### Problem to solve
Can you write out the whole listing below character for character, omitting the pictures?

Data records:
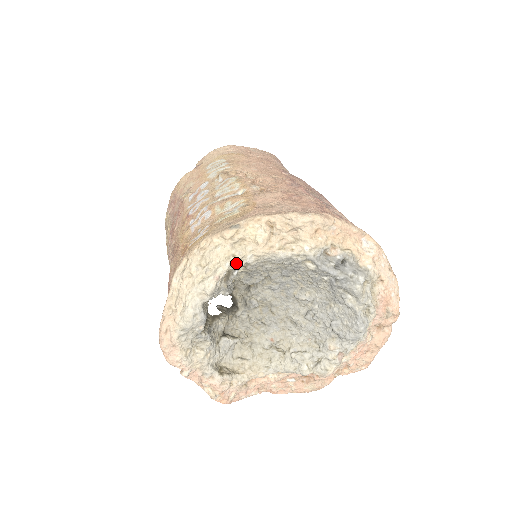
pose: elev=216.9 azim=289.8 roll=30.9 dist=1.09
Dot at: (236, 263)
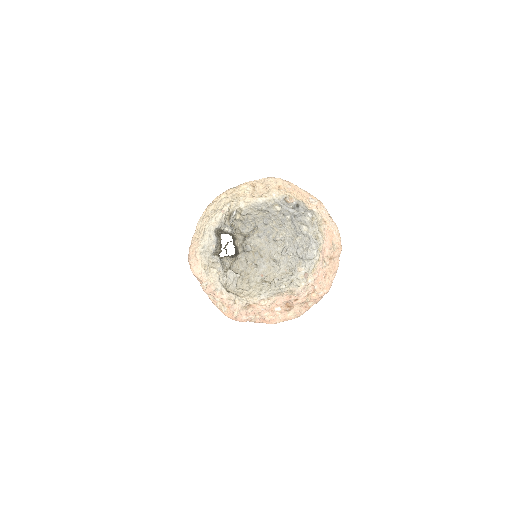
Dot at: (234, 206)
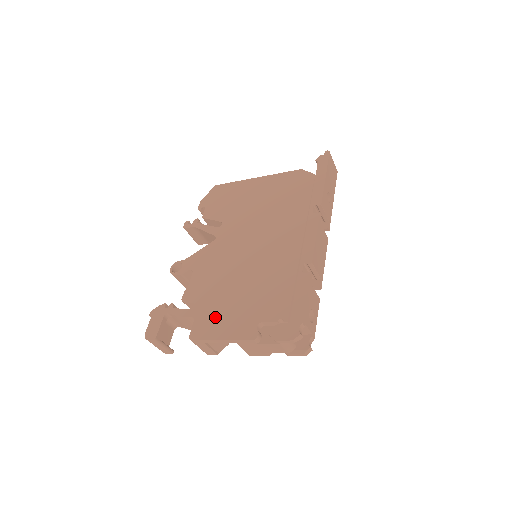
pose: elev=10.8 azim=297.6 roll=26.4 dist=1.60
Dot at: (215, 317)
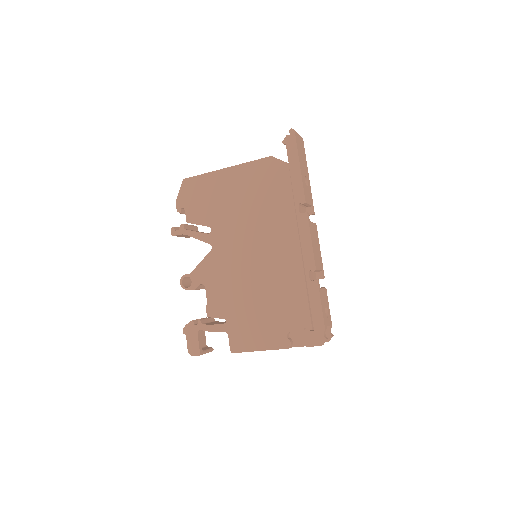
Dot at: (246, 331)
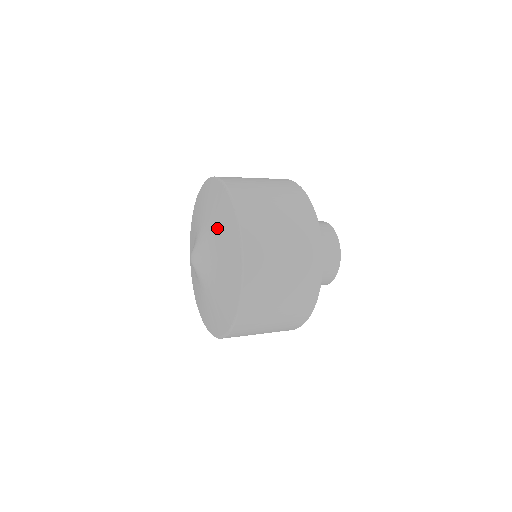
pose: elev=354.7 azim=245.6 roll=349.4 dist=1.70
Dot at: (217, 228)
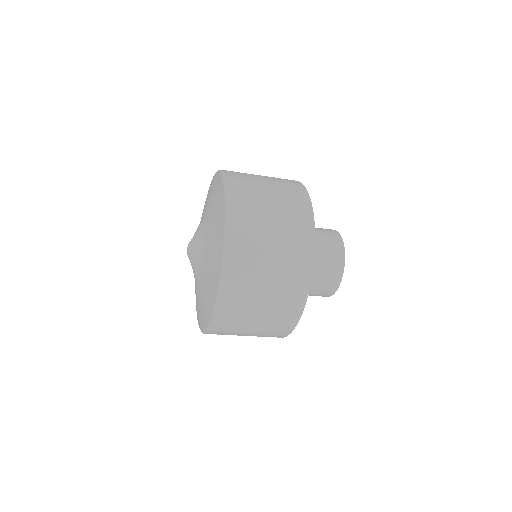
Dot at: (211, 218)
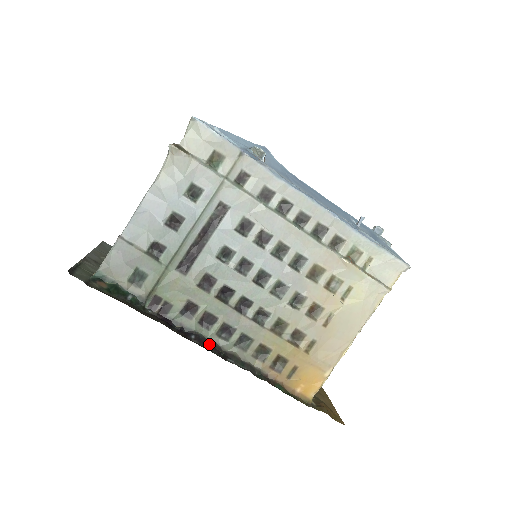
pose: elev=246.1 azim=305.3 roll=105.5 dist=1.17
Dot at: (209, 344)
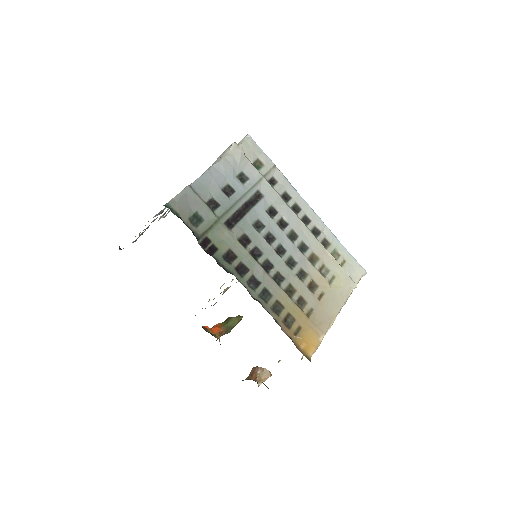
Dot at: occluded
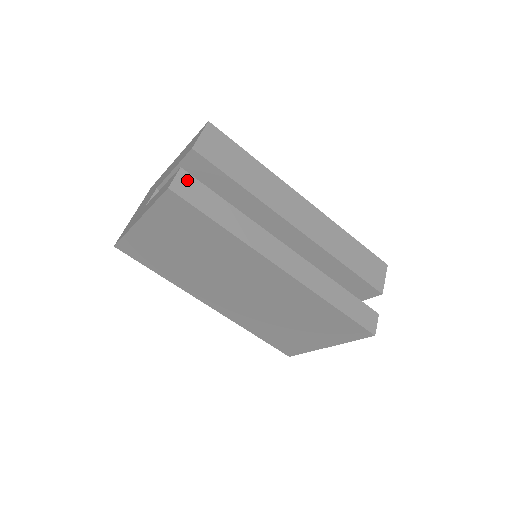
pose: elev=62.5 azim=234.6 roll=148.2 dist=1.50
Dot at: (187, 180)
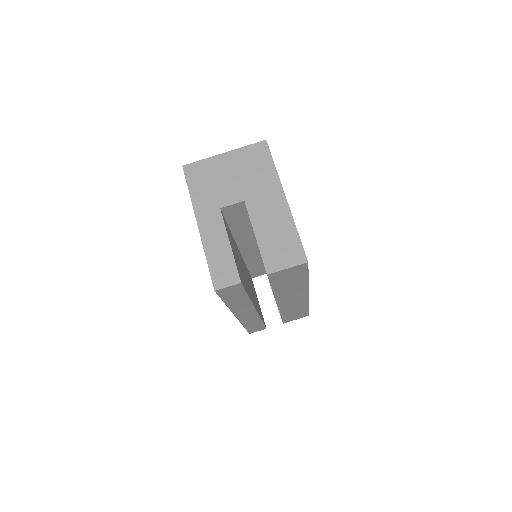
Dot at: (235, 288)
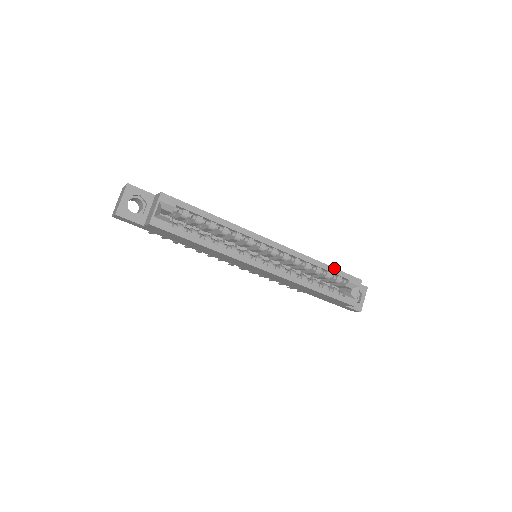
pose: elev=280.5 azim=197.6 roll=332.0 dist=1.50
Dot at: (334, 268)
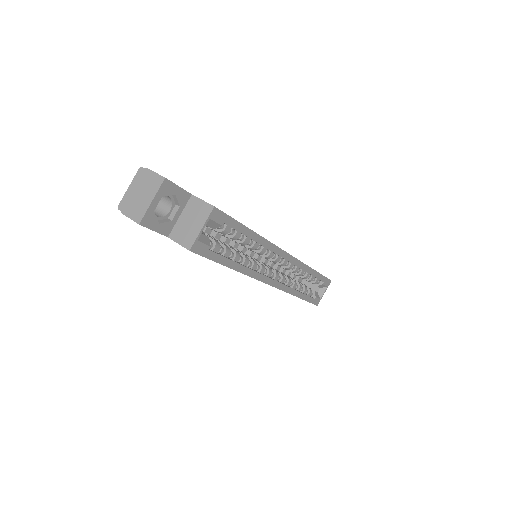
Dot at: (319, 273)
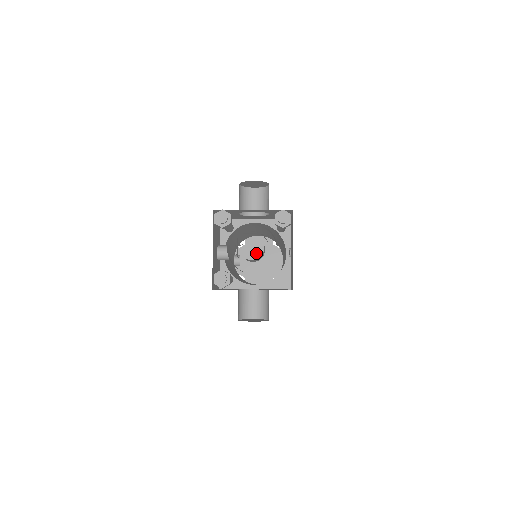
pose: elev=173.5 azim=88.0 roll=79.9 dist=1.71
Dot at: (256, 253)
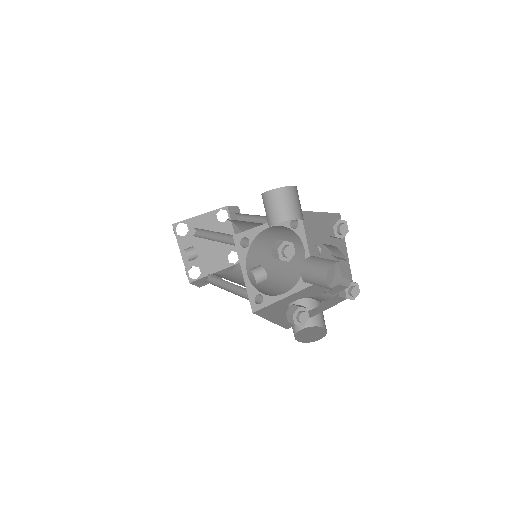
Dot at: occluded
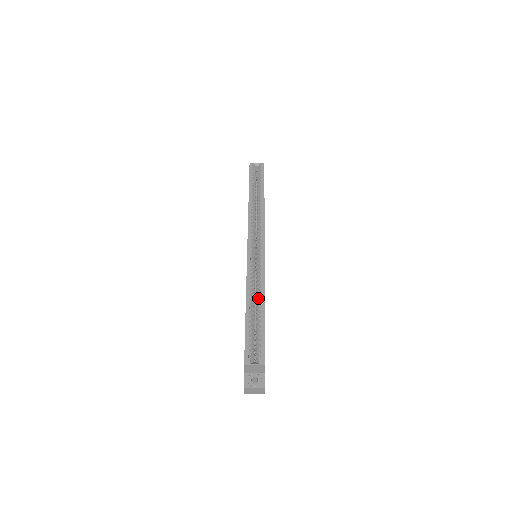
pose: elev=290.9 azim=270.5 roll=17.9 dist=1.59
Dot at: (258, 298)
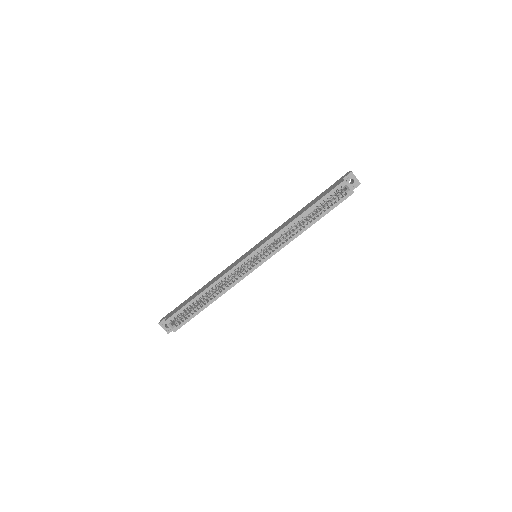
Dot at: (215, 294)
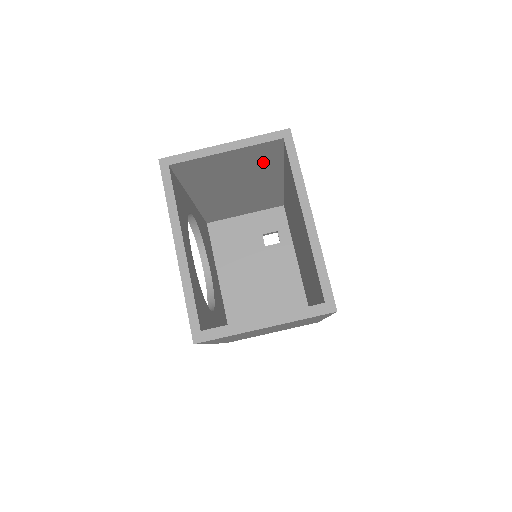
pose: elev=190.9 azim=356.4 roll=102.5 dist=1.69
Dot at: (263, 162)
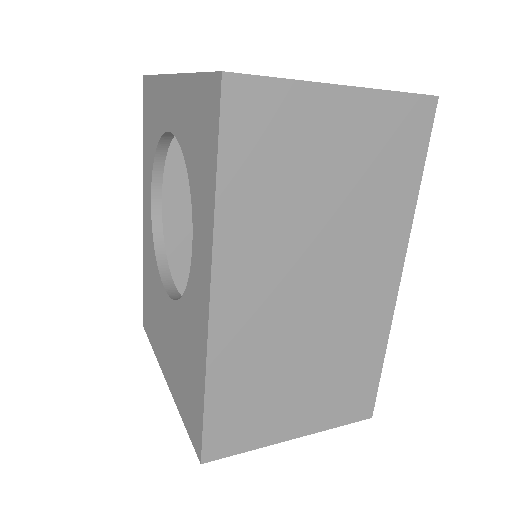
Dot at: occluded
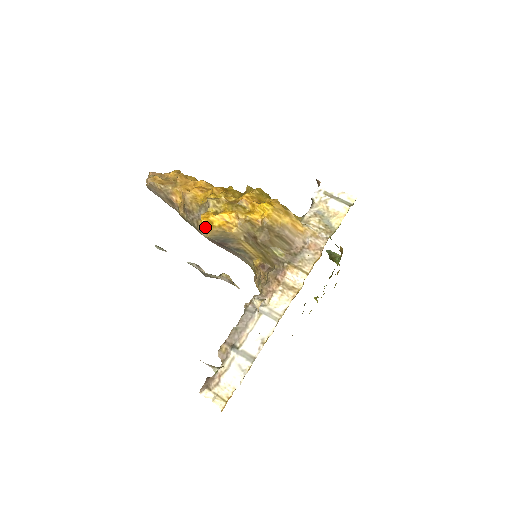
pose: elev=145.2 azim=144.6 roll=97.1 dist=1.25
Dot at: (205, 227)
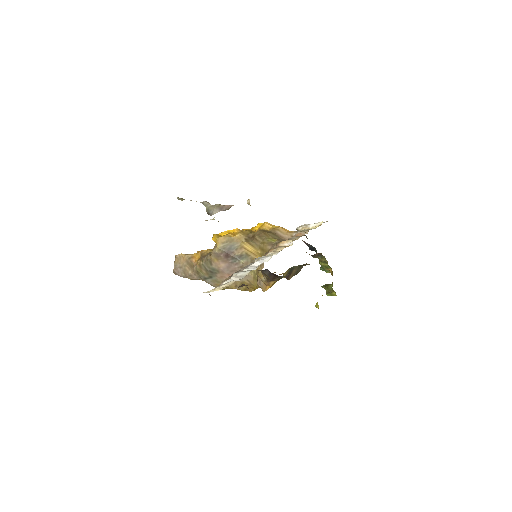
Dot at: (215, 237)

### Exercise answer
pose: elev=216.9 azim=289.8 roll=30.9 dist=1.09
Dot at: (236, 263)
Dot at: (234, 206)
pose: elev=10.8 azim=297.6 roll=26.4 dist=1.60
Dot at: (215, 317)
Dot at: (246, 331)
pose: elev=354.7 azim=245.6 roll=349.4 dist=1.70
Dot at: (217, 228)
Dot at: (211, 218)
pose: elev=246.1 azim=305.3 roll=105.5 dist=1.17
Dot at: (209, 344)
Dot at: occluded
pose: elev=62.5 azim=234.6 roll=148.2 dist=1.50
Dot at: (187, 180)
Dot at: (235, 288)
pose: elev=280.5 azim=197.6 roll=332.0 dist=1.50
Dot at: (334, 268)
Dot at: (319, 273)
pose: elev=173.5 azim=88.0 roll=79.9 dist=1.71
Dot at: (256, 253)
Dot at: occluded
pose: elev=290.9 azim=270.5 roll=17.9 dist=1.59
Dot at: (258, 298)
Dot at: (215, 294)
pose: elev=190.9 azim=356.4 roll=102.5 dist=1.69
Dot at: (263, 162)
Dot at: occluded
pose: elev=145.2 azim=144.6 roll=97.1 dist=1.25
Dot at: (205, 227)
Dot at: (215, 237)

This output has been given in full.